___ Records for the exercise ___

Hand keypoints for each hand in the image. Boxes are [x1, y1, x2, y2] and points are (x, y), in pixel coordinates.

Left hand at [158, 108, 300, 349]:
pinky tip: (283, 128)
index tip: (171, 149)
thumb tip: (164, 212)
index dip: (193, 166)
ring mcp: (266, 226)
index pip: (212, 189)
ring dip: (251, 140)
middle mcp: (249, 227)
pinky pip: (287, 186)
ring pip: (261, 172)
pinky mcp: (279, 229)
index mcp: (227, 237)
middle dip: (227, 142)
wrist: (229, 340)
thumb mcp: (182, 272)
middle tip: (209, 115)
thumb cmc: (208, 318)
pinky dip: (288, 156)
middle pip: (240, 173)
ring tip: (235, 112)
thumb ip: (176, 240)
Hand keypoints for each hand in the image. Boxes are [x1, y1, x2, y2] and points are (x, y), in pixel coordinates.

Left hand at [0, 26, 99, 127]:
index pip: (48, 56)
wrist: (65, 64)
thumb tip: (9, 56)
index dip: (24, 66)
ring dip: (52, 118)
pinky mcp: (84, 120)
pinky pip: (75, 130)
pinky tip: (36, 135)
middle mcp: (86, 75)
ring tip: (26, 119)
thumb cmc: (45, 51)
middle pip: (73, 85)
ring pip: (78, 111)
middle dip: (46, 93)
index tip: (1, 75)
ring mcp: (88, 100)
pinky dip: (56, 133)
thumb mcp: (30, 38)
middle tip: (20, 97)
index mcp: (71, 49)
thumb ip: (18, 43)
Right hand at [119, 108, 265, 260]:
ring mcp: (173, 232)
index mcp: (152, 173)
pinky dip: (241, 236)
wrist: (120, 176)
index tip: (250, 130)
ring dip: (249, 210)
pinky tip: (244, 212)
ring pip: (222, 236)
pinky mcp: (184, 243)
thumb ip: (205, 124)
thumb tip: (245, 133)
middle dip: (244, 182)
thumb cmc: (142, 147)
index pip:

___
___ Records for the exercise ___

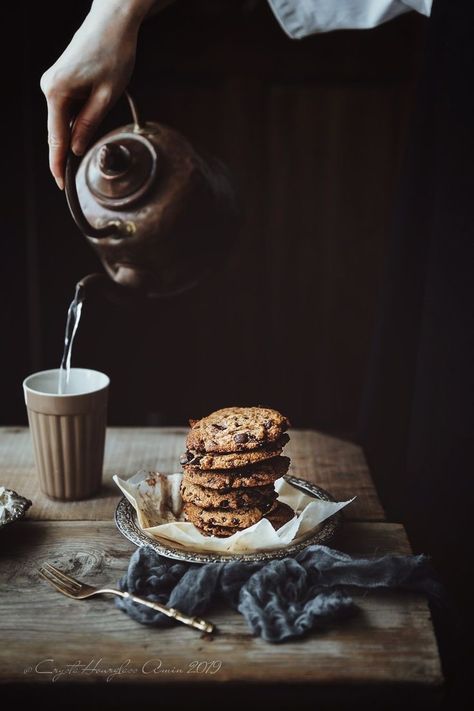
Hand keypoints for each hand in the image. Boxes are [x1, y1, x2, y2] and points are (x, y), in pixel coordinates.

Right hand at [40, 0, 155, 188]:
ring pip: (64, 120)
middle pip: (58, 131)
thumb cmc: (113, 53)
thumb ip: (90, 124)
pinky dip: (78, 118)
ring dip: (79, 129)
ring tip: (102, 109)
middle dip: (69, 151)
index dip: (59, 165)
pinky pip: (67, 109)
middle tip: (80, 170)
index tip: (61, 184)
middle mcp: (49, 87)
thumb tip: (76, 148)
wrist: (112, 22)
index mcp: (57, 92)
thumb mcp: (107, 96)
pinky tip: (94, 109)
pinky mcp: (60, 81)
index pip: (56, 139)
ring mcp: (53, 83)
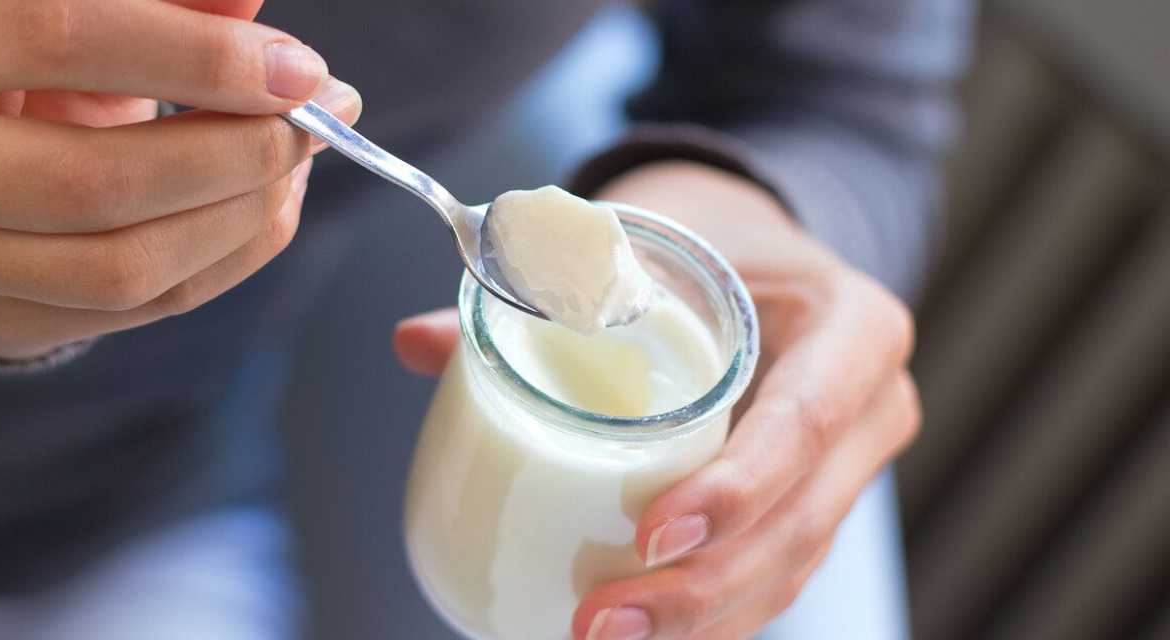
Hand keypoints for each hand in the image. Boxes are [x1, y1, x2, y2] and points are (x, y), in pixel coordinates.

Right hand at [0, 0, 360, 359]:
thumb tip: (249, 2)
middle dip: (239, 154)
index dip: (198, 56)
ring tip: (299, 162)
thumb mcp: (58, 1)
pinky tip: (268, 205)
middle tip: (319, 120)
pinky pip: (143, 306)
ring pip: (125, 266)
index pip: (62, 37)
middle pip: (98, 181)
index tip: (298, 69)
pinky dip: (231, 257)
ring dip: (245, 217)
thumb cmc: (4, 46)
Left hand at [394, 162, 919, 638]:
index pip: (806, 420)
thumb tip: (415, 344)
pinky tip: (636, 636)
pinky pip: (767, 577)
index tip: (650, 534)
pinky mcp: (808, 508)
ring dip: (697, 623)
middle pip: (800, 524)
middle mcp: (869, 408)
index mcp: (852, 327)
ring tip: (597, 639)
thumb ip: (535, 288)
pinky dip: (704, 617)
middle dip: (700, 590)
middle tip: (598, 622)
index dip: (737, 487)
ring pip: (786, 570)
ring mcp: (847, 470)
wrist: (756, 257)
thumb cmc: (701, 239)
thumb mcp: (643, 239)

___
___ Records for the exercise ___

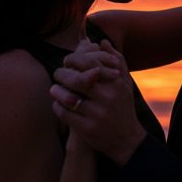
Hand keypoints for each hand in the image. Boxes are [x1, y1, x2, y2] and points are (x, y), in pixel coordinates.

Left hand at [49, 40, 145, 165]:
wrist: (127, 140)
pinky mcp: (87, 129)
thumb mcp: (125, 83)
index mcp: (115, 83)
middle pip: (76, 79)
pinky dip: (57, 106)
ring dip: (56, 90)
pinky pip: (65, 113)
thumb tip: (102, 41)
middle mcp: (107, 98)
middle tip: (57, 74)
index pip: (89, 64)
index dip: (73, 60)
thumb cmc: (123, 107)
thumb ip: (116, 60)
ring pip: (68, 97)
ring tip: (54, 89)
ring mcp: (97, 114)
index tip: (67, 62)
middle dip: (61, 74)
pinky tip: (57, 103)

___

_Exercise_
Transcribe, exactly and without additions, the lines of the records above, beginning with the line that contains "middle dip: (46, 93)" and ending with the line that contains "ring pip: (222, 236)", both included.

_Expected answer_
middle dip: (46, 93)
index tip: (1, 75)
ring mcp: (88, 100)
pinky dip: (56, 133)
thumb mcp: (30, 38)
middle tip: (20, 97)
index mcp: (71, 49)
thumb ip: (18, 43)
Right hand at [119, 108, 265, 260]:
ring mcp: (173, 232)
index mcp: (152, 173)
pinky dip: (241, 236)
wrist: (120, 176)
index tip: (250, 130)
ring dip: (249, 210)
pinky tip: (244, 212)
ring pip: (222, 236)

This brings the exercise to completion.